A long underperforming company financed by 5 BDCs might reach a "realization" point in 2023. We evaluate what the damage might be in terms of income and value.

April 10, 2023

Chase Industries does business as Chase Doors and is "part of the Senneca Holdings family of brands. Senneca Holdings is a designer and manufacturer of a broad portfolio of specialty doors for commercial and industrial applications and enclosures". This is one of those BDC-financed underperformers that we both know both a little and a lot about, which makes evaluating possible credit losses difficult. Nonetheless, we're going to give it the old college try because of the several BDCs involved, the nearly $53mn in exposure and because we expect a "realization event" is coming this year. (That last statement is mostly a guess).

For history buffs, we know that the company has been on one BDC's books or another since 2012. (The long-departed public BDC MCG Capital was once a lender). Over the eleven years, there have been 3 different PE owners of the business. Through 2019, everything seemingly went to plan to judge by what we've read and by looking at the BDC valuations.

However, from 2020 first some second lien loans and then first lien loans were placed on non-accrual by the BDCs involved - Goldman Sachs BDC (GSBD); Golub Capital (GBDC) as well as non-traded Goldman Sachs Private Middle Market Lending and Golub Capital BDC 3.  (To confuse matters, Bain Capital Specialty Finance - or BCSF - has not placed its first lien loan on non-accrual, but has been more aggressive than its peers in discounting the debt value).

We're now going into the third year of non-performance and - here's the guess - we expect something to be resolved in 2023. Should that occur, the BDCs most at risk are GSBD and its non-traded sister fund.
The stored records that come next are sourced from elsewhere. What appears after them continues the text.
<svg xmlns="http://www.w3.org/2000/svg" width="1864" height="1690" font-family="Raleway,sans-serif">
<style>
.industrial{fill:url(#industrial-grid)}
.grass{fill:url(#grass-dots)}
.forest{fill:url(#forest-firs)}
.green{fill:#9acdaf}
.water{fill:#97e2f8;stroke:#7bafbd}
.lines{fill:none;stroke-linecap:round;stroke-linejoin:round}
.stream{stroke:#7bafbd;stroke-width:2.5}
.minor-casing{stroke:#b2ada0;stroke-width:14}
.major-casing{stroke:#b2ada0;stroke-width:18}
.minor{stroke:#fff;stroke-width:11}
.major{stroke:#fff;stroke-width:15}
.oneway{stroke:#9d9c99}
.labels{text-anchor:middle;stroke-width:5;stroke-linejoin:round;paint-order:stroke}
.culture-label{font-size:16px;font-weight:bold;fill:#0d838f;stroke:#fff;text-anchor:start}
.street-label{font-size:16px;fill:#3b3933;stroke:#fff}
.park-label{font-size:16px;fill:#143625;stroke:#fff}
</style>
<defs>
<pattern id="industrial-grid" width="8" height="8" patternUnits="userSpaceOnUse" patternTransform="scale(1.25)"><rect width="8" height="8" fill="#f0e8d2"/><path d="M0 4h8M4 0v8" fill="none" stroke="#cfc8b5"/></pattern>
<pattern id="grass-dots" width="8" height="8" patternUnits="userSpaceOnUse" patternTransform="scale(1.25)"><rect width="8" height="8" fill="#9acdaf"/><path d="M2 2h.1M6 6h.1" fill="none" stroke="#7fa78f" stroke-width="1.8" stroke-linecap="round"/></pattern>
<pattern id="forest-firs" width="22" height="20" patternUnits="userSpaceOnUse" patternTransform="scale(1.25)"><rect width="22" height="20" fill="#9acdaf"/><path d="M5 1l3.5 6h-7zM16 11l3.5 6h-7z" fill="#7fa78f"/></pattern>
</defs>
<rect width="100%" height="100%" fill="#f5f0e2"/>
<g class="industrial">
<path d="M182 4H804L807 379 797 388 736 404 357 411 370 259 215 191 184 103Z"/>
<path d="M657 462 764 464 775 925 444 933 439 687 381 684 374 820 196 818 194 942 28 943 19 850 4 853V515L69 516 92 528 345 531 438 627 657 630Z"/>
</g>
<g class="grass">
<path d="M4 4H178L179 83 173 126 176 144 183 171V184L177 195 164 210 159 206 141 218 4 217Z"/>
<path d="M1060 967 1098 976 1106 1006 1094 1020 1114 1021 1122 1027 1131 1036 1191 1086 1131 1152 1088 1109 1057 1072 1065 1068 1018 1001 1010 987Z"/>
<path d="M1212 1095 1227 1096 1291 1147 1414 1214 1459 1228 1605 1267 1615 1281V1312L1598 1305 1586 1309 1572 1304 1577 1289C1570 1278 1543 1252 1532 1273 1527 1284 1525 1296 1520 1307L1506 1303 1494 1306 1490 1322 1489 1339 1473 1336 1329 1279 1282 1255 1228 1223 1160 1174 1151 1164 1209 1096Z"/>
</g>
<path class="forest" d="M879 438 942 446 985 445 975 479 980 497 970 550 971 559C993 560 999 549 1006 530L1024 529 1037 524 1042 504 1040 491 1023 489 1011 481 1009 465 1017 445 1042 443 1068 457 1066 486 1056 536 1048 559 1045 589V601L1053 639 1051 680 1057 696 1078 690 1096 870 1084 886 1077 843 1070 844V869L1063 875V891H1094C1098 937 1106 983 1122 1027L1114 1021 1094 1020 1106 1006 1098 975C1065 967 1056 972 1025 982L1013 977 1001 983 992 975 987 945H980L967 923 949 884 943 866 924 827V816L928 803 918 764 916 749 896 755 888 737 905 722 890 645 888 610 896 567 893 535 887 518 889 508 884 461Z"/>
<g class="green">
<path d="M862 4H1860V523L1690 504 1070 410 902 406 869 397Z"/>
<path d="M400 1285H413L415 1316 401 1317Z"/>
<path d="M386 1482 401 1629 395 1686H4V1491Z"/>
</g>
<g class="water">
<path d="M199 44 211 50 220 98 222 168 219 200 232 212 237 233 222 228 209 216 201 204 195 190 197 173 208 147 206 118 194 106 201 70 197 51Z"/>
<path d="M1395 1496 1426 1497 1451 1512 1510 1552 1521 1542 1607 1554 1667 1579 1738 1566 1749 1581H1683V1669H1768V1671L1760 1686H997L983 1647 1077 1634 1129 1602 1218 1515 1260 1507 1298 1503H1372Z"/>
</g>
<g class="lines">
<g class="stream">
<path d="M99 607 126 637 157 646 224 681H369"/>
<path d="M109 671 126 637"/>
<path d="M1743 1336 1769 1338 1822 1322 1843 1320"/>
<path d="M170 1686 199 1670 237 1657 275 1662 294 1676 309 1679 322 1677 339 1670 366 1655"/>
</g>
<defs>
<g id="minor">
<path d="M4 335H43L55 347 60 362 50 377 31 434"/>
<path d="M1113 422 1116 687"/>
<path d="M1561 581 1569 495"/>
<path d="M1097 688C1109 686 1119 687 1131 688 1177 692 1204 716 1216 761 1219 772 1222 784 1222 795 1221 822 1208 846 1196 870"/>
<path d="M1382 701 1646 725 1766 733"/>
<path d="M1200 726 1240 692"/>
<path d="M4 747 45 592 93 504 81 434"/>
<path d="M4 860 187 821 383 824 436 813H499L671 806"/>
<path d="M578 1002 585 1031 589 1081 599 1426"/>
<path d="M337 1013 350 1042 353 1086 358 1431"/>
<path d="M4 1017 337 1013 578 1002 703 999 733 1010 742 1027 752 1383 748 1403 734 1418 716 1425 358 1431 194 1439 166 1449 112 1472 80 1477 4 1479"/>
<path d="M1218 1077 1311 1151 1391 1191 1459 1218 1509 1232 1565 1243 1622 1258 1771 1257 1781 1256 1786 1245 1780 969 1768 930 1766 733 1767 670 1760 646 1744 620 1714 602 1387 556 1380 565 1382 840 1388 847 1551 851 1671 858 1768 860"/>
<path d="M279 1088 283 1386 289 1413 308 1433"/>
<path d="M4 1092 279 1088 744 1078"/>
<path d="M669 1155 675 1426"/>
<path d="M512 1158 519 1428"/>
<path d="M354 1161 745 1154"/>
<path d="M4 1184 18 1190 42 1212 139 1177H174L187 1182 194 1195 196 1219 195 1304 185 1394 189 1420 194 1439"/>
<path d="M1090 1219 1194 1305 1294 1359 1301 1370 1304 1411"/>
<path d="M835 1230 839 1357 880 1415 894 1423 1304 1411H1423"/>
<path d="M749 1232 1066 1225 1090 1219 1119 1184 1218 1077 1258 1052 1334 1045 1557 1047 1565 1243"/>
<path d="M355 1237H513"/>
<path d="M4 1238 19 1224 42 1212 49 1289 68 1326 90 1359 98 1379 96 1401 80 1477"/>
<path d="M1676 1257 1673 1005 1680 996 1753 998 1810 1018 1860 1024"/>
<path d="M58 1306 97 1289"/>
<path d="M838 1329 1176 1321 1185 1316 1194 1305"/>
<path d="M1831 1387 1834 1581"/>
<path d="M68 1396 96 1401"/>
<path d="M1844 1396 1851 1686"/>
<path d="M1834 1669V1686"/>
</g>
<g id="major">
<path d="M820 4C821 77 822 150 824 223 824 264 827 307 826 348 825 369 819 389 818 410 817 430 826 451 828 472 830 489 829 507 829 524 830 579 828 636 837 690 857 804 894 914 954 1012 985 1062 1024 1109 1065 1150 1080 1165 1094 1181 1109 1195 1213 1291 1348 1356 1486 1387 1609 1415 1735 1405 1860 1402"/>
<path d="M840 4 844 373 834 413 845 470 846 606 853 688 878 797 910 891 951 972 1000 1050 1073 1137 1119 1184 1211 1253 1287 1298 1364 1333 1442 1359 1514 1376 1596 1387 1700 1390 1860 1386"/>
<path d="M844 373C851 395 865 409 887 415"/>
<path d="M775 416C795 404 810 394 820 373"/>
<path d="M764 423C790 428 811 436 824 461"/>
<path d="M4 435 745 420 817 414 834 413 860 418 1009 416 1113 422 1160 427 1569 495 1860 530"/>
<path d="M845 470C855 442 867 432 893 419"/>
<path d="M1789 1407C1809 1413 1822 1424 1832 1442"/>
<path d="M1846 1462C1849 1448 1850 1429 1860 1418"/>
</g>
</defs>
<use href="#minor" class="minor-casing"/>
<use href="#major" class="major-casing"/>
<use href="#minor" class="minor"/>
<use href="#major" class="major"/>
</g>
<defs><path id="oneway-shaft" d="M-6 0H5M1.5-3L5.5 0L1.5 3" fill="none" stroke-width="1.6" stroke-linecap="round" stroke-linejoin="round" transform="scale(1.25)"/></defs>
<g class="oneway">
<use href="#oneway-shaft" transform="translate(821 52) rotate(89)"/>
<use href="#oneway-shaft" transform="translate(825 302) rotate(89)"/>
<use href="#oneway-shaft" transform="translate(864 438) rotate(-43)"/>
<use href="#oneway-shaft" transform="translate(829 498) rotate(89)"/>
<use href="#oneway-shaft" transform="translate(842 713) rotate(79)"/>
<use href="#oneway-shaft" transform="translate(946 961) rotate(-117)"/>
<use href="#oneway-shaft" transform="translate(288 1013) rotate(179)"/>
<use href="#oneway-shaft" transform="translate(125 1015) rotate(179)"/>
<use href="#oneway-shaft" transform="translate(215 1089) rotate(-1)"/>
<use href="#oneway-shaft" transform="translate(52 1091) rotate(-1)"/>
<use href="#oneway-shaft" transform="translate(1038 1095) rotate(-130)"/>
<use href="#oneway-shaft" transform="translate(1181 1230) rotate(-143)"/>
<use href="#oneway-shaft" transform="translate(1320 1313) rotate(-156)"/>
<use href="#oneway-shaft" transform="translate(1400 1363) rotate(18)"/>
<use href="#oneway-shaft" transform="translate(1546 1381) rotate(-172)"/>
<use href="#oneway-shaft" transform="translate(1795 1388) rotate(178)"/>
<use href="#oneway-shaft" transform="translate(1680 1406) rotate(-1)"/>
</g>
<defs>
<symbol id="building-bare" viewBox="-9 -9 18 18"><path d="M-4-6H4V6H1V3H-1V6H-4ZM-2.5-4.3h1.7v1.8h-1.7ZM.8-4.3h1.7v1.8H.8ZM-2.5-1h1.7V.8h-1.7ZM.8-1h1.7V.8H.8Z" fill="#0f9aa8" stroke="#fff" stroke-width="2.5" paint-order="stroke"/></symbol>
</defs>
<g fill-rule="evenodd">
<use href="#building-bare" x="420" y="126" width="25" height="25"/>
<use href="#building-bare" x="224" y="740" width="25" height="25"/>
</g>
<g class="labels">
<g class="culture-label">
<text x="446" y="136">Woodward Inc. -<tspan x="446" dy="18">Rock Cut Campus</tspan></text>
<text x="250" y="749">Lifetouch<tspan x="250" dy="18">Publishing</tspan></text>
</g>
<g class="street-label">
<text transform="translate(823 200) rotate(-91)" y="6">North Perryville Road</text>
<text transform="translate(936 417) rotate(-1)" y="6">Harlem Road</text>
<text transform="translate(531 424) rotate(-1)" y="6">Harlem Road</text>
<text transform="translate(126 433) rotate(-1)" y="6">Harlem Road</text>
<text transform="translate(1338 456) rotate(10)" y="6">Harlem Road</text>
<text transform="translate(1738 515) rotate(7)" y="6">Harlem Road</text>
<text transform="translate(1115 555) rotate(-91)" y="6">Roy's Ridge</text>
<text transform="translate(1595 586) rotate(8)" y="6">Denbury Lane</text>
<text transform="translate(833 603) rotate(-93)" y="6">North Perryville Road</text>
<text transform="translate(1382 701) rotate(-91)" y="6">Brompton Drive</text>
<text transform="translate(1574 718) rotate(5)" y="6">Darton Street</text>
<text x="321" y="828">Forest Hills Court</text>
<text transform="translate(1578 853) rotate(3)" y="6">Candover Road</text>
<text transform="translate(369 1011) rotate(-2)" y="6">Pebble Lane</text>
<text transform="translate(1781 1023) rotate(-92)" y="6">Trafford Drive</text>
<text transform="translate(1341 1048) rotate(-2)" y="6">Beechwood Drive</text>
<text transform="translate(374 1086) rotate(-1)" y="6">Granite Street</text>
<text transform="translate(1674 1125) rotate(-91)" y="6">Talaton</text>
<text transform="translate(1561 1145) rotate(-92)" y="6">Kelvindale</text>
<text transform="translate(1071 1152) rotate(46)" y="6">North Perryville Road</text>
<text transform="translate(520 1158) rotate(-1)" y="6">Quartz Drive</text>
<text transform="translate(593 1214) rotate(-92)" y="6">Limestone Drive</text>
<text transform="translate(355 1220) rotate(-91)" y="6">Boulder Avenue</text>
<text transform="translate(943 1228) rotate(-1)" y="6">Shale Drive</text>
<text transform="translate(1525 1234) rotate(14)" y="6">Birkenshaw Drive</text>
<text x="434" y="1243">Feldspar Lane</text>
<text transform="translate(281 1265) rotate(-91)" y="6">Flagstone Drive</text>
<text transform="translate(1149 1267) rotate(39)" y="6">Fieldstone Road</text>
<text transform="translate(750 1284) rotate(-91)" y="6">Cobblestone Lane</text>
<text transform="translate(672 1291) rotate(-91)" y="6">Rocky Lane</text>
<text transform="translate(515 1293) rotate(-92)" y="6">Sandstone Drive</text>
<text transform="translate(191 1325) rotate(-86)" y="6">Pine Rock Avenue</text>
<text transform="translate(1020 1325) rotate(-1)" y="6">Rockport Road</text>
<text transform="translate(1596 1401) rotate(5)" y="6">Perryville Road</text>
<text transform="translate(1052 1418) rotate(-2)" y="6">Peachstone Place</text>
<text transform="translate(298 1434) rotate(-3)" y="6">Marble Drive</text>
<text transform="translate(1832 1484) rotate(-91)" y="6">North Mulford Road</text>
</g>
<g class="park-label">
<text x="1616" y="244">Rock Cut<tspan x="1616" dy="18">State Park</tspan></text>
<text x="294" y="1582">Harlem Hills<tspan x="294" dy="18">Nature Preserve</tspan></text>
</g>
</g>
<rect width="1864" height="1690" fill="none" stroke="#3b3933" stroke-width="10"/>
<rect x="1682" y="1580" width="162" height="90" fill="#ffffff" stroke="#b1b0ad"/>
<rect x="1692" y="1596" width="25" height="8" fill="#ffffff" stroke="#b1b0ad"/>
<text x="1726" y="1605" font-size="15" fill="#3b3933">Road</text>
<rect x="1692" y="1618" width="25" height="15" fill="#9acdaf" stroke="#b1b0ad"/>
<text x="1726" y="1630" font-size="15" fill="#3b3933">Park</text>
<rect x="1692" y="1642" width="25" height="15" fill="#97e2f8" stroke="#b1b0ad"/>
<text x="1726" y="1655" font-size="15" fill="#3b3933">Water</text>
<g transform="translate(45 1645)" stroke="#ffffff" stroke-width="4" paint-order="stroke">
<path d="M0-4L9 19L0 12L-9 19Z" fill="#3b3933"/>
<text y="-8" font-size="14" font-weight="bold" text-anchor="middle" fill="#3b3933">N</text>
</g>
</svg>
They have $21.2mn of second lien exposure, already drastically written down to $3.5mn, or (83%). The first lien debt held by the other BDCs has been discounted between (6%) and (16%). That BCSF income still accruing income is doing so in a Pay-In-Kind manner, which means no one is receiving cash interest income.

When a realized loss does come, we estimate the second lien will be written off entirely and the restructuring that we expect might see a haircut of (20%) on the first lien loans. If we're right - and we may be too conservative - the total loss would reach about ($27mn) - roughly half the aggregate cost. The worst hit would be the two Goldman BDCs, with GSBD at risk of losing $9.7mn from a loan that was inherited from Goldman Sachs Middle Market Lending, which merged some time ago into the public player.

Here's the sort of good news: Because BDC exposure is spread out over 5 different entities and significant unrealized write-downs have been taken already, there should be little in the way of incremental asset value loss. Moreover, with everyone but BCSF not booking income for some time, any resolution could free up capital that could be proactively re-deployed elsewhere at a time when loan yields are remarkable. (How BCSF might disentangle all this is too complicated for us to consider).

Now we have to wait all year to see if this long-standing problem credit gets resolved in 2023 which - as we've sought to show - could be a hidden blessing.